La tendenza ad equilibrio di forza ed a permanenza della forma, allora, è i caratteri di quella parte dell'universo che non vive--il dominio del chimico e del fisico.
Tendenza a disturbare equilibrio attuale--per per intraprendere le forme che riescono uno un altro a cicli definiti--è il carattere del mondo vivente.
Che cosa è la causa di questa differenza meravigliosa fra i morti particella e la particella vivente della materia che compare in altri rispetti identici? quella differenza a cui diamo il nome di vita?
I, per uno, non può dirlo. Può essere che, in breve, i filosofi scoprano alcune più alte leggi di cui i fatti di vita sono casi particolari--molto possibilmente scopriranno un certo legame fra il phaenomena fisico-chimico da un lato e il phaenomena vitale d'altro canto. Attualmente, tuttavia, rassicurante sappiamo di nessun; e penso che esercitiamo un'umiltà saggia nella confessione che, per noi almeno, questo presupposto successivo delle condizioni differenti--(circostanze esterne che rimangono lo stessi)--questa spontaneità di azione--se posso usare un termine che implica più di sarei rispondente per--quale costituisce così ampio e normale una distinzione pratica fra i corpi viventi e quelli che non vivono, è un ultimo fatto; indicando come tale, l'esistenza di una linea generale di delimitazione fra il tema di biologico e quella di tutte le altre scienze.
Per lo farei capire che questa euglena semplice fosse il tipo di tutte le cose viventi, per quanto la distinzione fra questi e la materia inerte è interessata.

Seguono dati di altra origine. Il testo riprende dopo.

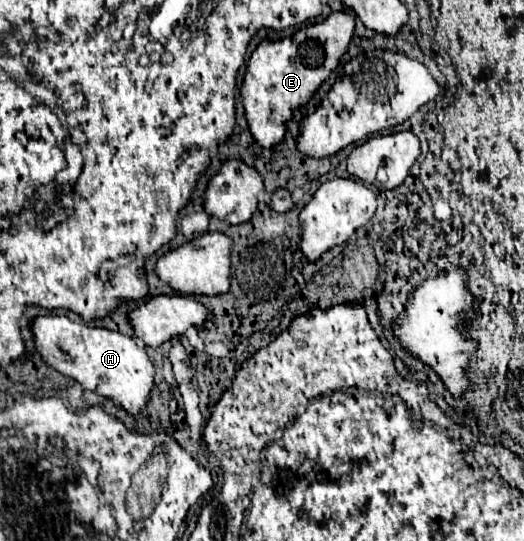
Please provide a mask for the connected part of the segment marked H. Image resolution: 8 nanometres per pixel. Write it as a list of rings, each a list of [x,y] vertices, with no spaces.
[[[37,316],[31,320],[35,350],[41,360],[67,378],[77,380],[85,390],[99,392],[137,416],[149,402],[155,368],[147,352],[131,338],[115,330],[97,328],[87,322],[73,322],[67,316]]]

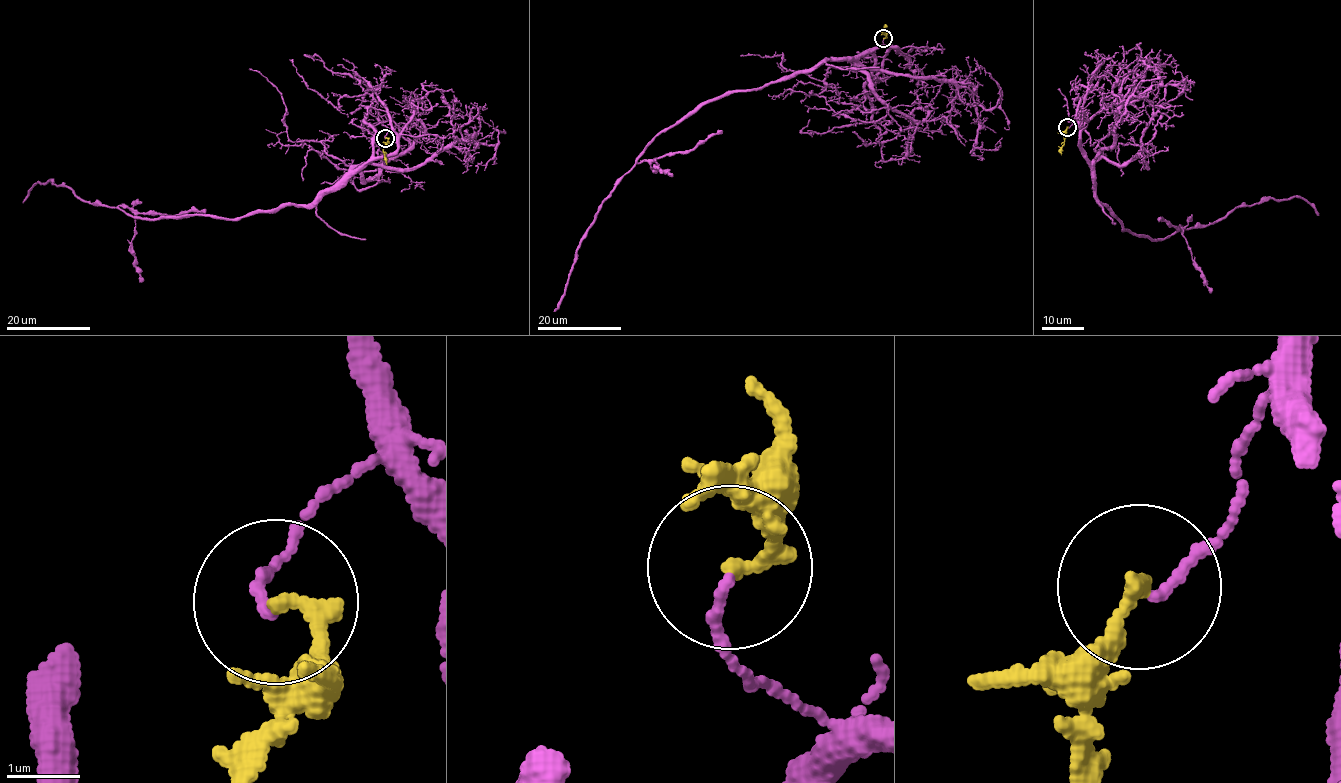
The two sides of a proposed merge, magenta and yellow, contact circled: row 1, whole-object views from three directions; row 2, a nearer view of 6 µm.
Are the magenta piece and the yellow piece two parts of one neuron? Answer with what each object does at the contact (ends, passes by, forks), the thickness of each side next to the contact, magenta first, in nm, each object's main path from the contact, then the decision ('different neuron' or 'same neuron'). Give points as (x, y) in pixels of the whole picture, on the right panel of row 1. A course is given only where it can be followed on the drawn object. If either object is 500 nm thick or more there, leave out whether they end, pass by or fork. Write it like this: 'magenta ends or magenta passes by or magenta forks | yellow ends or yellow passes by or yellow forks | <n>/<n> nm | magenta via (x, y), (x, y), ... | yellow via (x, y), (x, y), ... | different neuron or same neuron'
magenta ends | yellow ends | 110/220 nm | magenta via (1068, 127), (1075, 117), (1091, 187), (1122, 231), (1164, 239), (1270, 199), (1302, 197), (1318, 215) | yellow via (1068, 127), (1061, 155) | different neuron

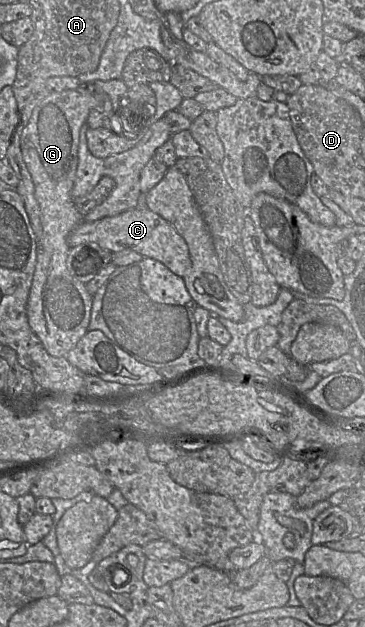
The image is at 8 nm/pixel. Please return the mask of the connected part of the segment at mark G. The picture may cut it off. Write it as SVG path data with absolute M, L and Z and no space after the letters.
M82 86L74 90L50 92L34 108L21 134L23 160L34 183L42 220L42 235L37 242L37 261L27 302L27 318L45 350L54 357L66 357L89 331L93 297L88 293L86 284L73 277L66 262L70 251L67 237L84 220L72 197L80 129L87 122L90 111L98 105L96 97Z

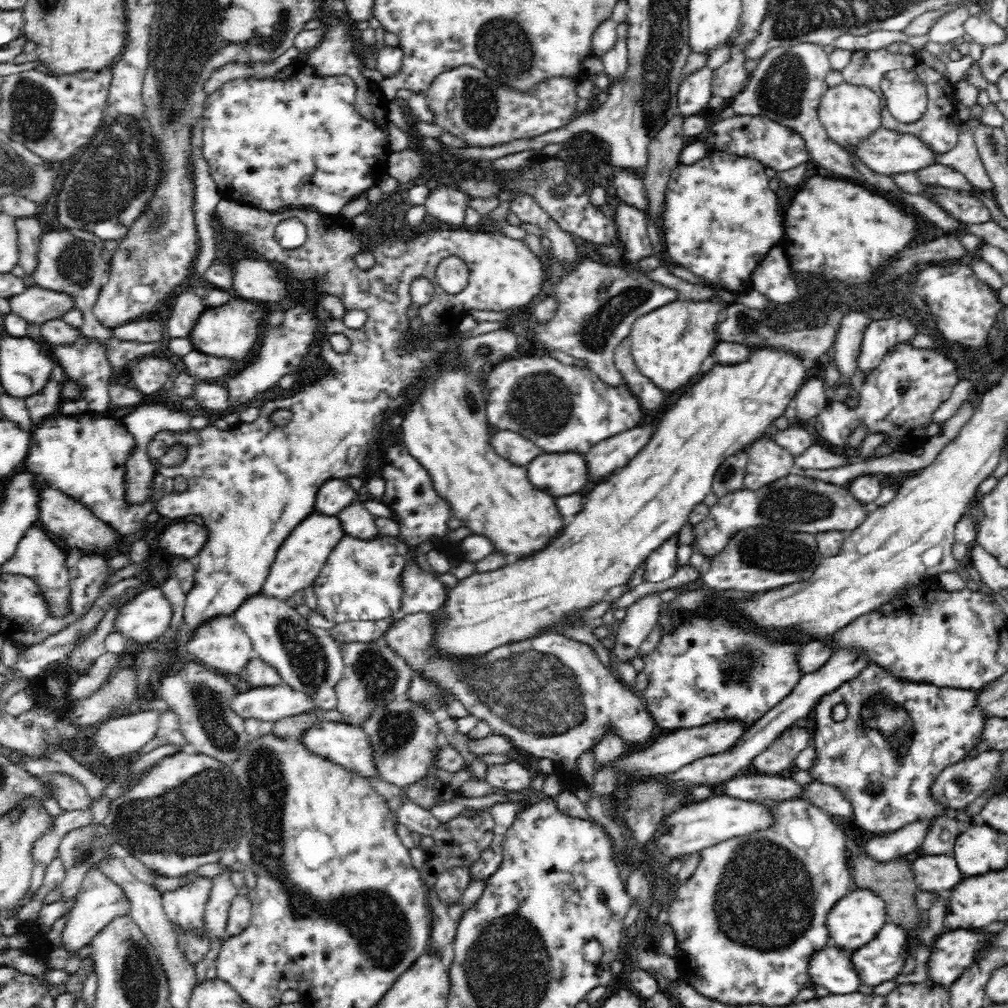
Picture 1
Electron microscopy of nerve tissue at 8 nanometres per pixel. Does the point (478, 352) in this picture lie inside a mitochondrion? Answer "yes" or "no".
yes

Quel ciclo dei cambiamenti, che è costituito da forse non più di due o tre punti nell'euglena, è come manifestato chiaramente nelle fasi multitudinous attraverso cui il germe di una quercia o di un uomo passa. Che cosa forme la vita che è può prendere sopra, se semplice o complesso, la produzione, lo sviluppo, la riproduzione, è il phaenomena che lo distinguono da quello che non vive.
La particella di oro cade alla parte inferiore ed ai resti--la particella di proteina guasto si decompone e sparisce--esso anche resti: ma la massa vivente della proteina nè tende ad esaurimento delle relative forze nè a tutta la permanenza della forma, ma essenzialmente è distinta come disturber di equilibrio per quanto la forza è interessata,--come subire metamorfosi e cambiamento continui, nel punto della forma.

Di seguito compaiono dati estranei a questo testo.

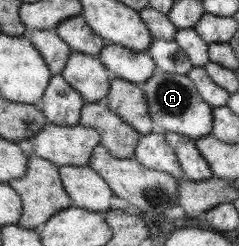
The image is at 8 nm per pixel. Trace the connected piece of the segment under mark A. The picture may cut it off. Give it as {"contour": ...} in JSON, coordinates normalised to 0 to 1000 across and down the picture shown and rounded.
{"contour":[[[649,285],[586,354],[636,492],[636,541],[682,545],[711,533],[799,565],[879,549],[891,435],[837,402],[824,358],[787,309]]]}

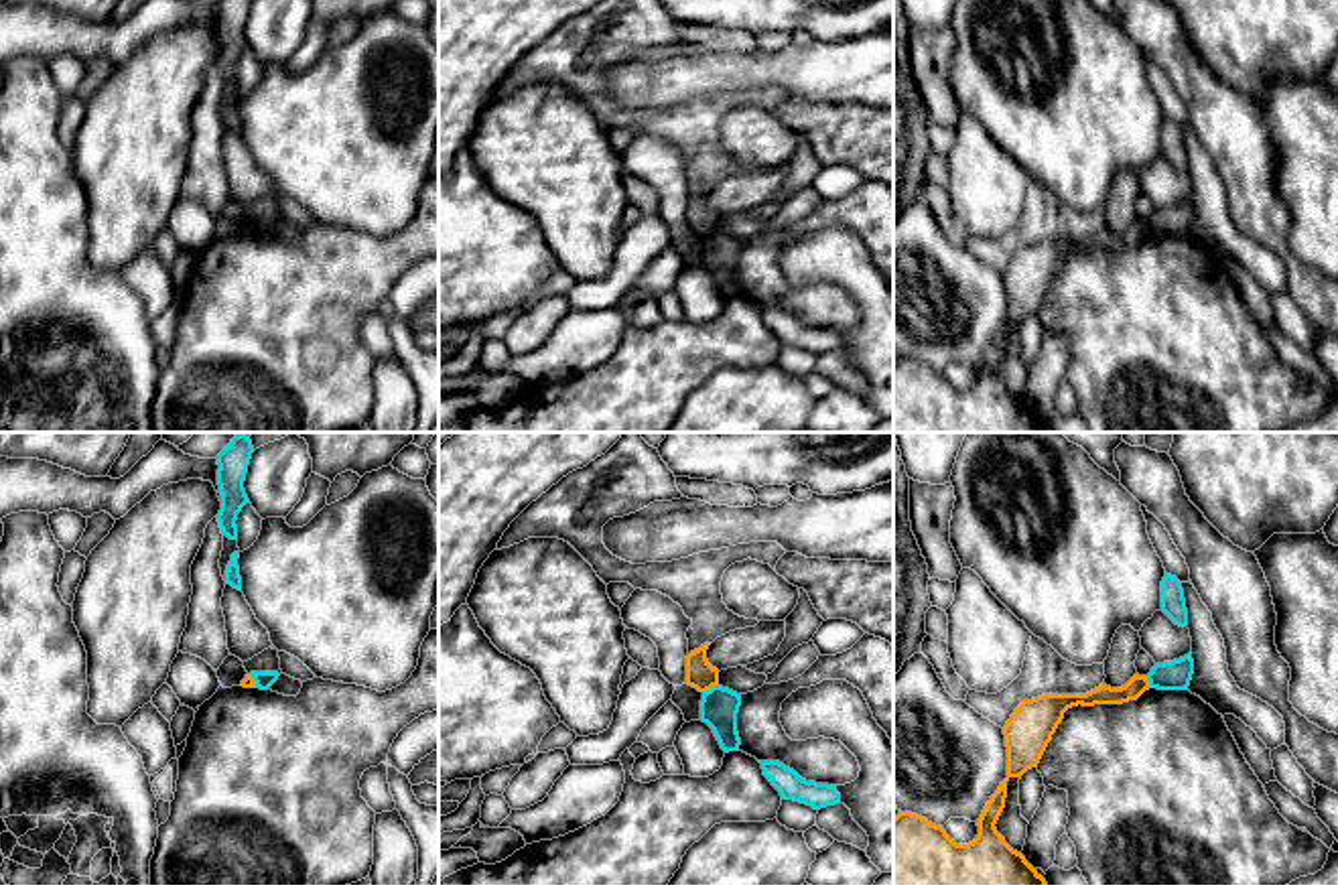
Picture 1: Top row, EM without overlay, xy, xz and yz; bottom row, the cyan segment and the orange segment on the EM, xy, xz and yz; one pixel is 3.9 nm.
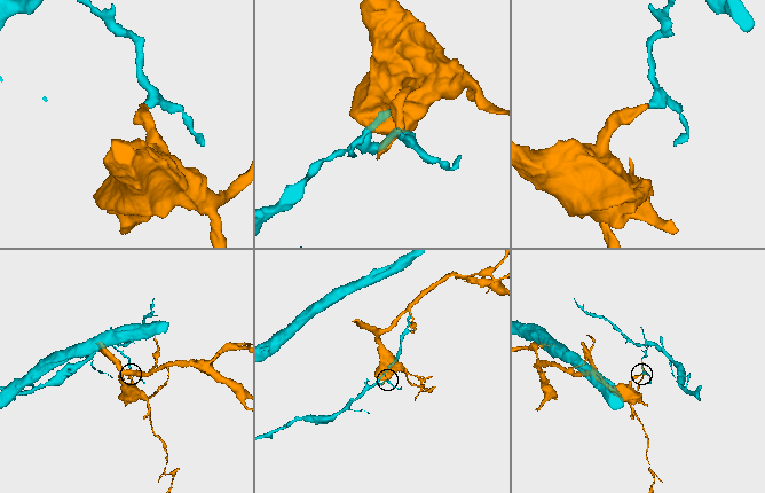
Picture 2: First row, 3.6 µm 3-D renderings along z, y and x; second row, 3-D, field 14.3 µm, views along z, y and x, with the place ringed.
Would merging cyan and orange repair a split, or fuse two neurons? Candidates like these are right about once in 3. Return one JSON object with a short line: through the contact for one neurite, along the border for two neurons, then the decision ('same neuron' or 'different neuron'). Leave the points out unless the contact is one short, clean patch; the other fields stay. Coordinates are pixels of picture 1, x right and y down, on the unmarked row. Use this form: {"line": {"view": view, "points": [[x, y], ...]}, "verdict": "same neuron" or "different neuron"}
{"line": {"view": "xz", "points": [[717, 228], [703, 238]]}, "verdict": "different neuron"}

La tendenza ad equilibrio di forza ed a permanenza della forma, allora, è i caratteri di quella parte dell'universo che non vive--il dominio del chimico e del fisico.
Tendenza a disturbare equilibrio attuale--per per intraprendere le forme che riescono uno un altro a cicli definiti--è il carattere del mondo vivente.

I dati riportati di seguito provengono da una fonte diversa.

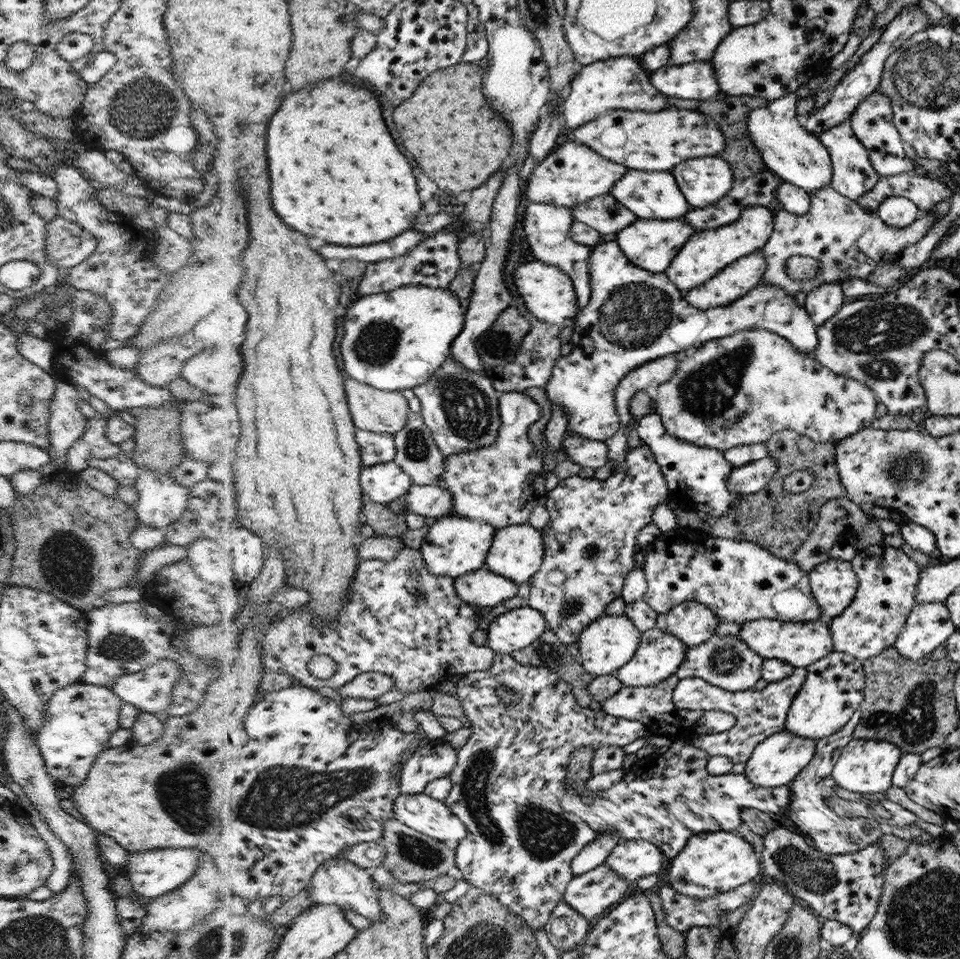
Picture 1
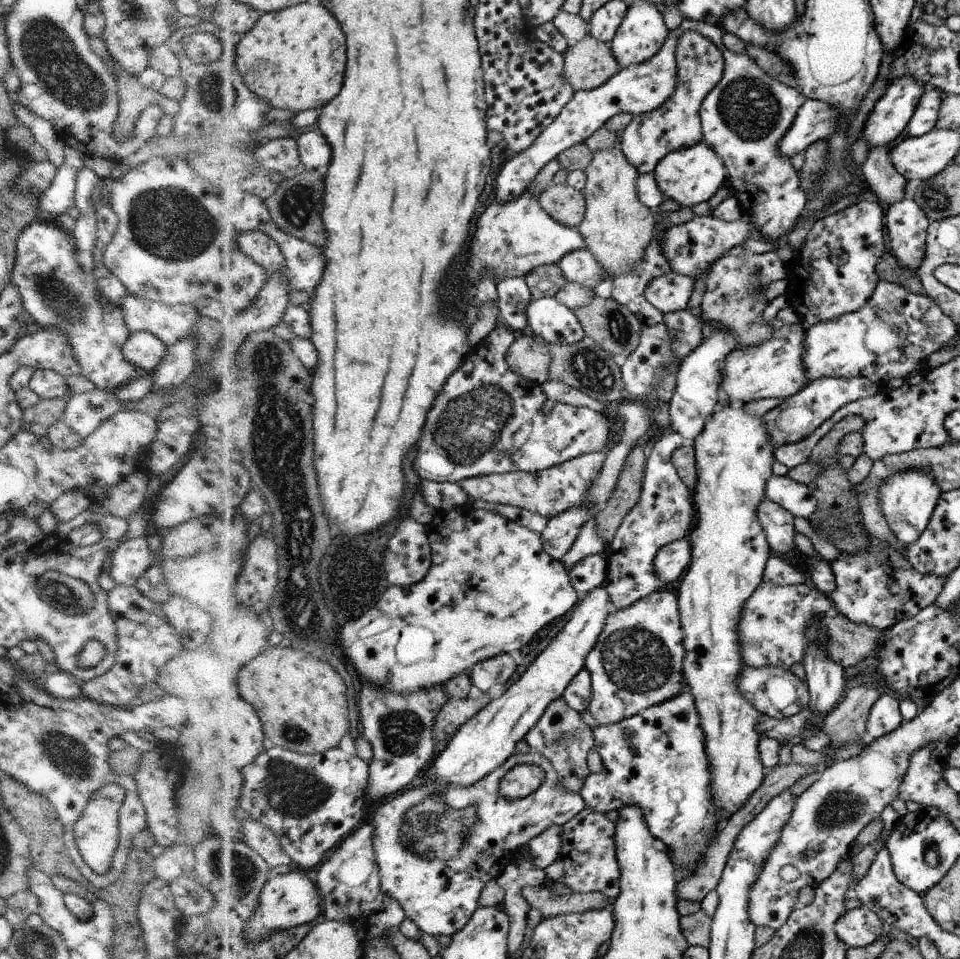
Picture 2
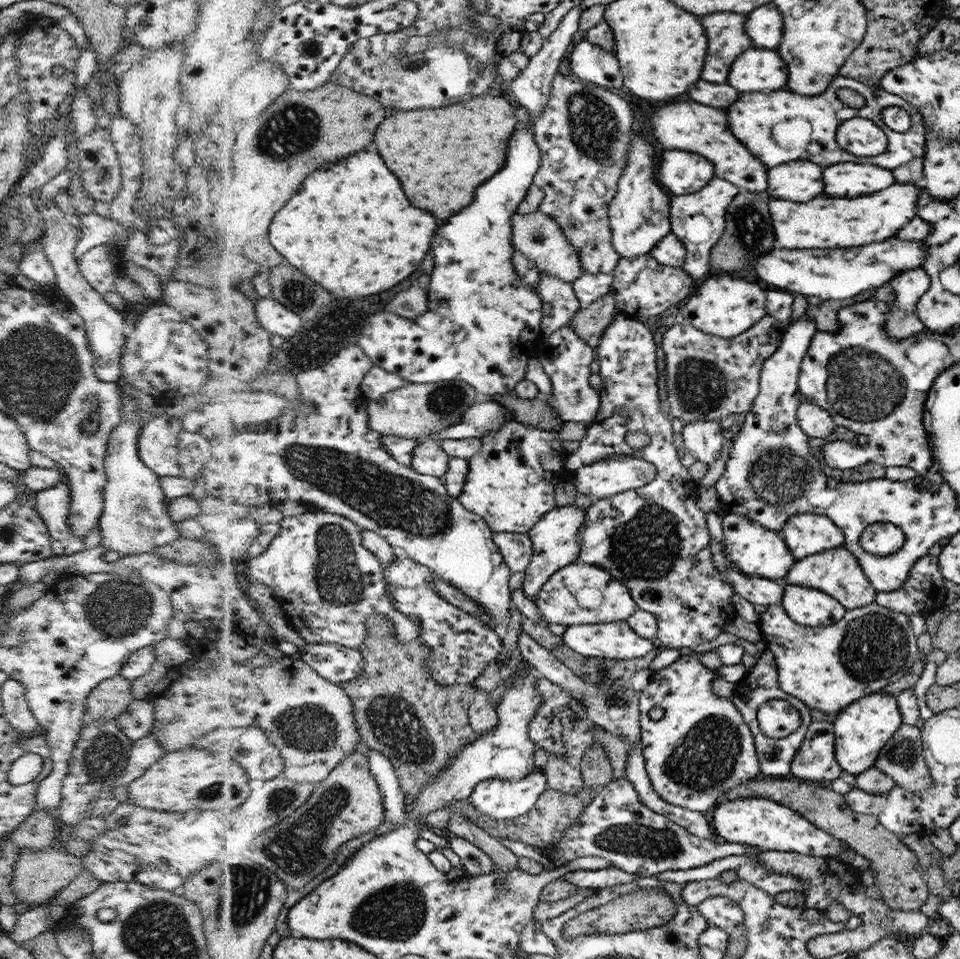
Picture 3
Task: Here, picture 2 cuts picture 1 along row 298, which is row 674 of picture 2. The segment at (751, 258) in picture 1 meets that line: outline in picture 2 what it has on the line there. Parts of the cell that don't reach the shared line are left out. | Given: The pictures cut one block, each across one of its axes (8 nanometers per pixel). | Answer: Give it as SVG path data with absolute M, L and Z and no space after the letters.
M731 403L724 407L720 412L713 414L705 424L704 432L692 441L692 446L695 449L695 466L696 474L698 474L698 484L694 488L694 508L696 508L696 524L694 524L694 532L690 532L690 536L686 539L693 546L693 562L690 564L689 572L682 578L682 582L677 584L676 596L681 612L681 627L685 632L684 648L686 649L684 661L684 674L688 688L692 688L689 692L694 696L694 700L698 700L700 706L699 712L702 712L702 728L706 728L706 740L710 740L710 744L706 744L706 748L710 748L710 772L714 772L714 786L710 788L710 792L714 794L714 804L722 810L723 823L730 819L734 812L738 812L746 802L753 796L762 785L762 780L765 780L765 766L761 760L761 733L758 732L758 708L746 700L746 696L742 696L742 692L738 692L738 676L742 676L742 668L745 667L742 660L742 644L740 641L740 620L742 620L742 610L744 610L746 602L751 598L758 586L762 583L763 573L765 572L766 564L772 555L769 546L768 538L765 536L765 530L762 528L761 522L758 520L757 511L758 504L762 503L765 494L765 485L773 478L772 466L777 460L774 457L776 448L770 442L770 434L766 430L766 420L763 416L750 416L746 412L743 404Z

Che cosa è la causa di questa differenza meravigliosa fra i morti particella e la particella vivente della materia che compare in altri rispetti identici? quella differenza a cui diamo il nome di vita?
I, per uno, non può dirlo. Può essere che, in breve, i filosofi scoprano alcune più alte leggi di cui i fatti di vita sono casi particolari--molto possibilmente scopriranno un certo legame fra il phaenomena fisico-chimico da un lato e il phaenomena vitale d'altro canto. Attualmente, tuttavia, rassicurante sappiamo di nessun; e penso che esercitiamo un'umiltà saggia nella confessione che, per noi almeno, questo presupposto successivo delle condizioni differenti--(circostanze esterne che rimangono lo stessi)--questa spontaneità di azione--se posso usare un termine che implica più di sarei rispondente per--quale costituisce così ampio e normale una distinzione pratica fra i corpi viventi e quelli che non vivono, è un ultimo fatto; indicando come tale, l'esistenza di una linea generale di delimitazione fra il tema di biologico e quella di tutte le altre scienze.
Per lo farei capire che questa euglena semplice fosse il tipo di tutte le cose viventi, per quanto la distinzione fra questi e la materia inerte è interessata. Quel ciclo dei cambiamenti, che è costituito da forse non più di due o tre punti nell'euglena, è come manifestato chiaramente nelle fasi multitudinous attraverso cui il germe di una quercia o di un uomo passa. Che cosa forme la vita che è può prendere sopra, se semplice o complesso, la produzione, lo sviluppo, la riproduzione, è il phaenomena che lo distinguono da quello che non vive.